### Exercise brief
What lines in the records below mention "coordinate"? List them all.

(Collected data entries)
%%

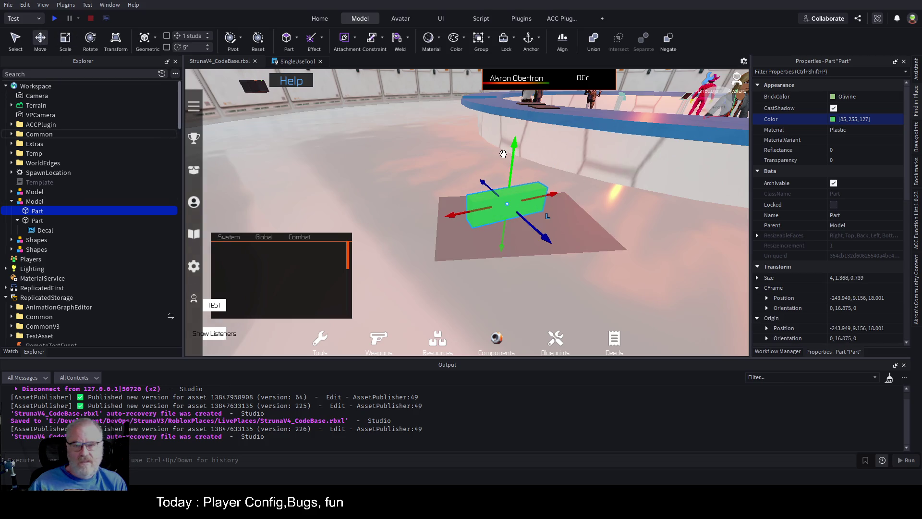
{"action": "mouse_move", "coordinate": [514, 143]}
{"action": "left_mouse_down"}
{"action": "mouse_move", "coordinate": [513, 165]}
{"action": "mouse_move", "coordinate": [514, 144]}
{"action": "left_mouse_up"}
{"action": "left_click_drag", "start_coordinate": [530, 226], "coordinate": [538, 235]}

%%

### Answer space
{"action": "mouse_move", "coordinate": [514, 143]}
{"action": "mouse_move", "coordinate": [513, 165]}
{"action": "mouse_move", "coordinate": [514, 144]}
{"action": "left_click_drag", "start_coordinate": [530, 226], "coordinate": [538, 235]}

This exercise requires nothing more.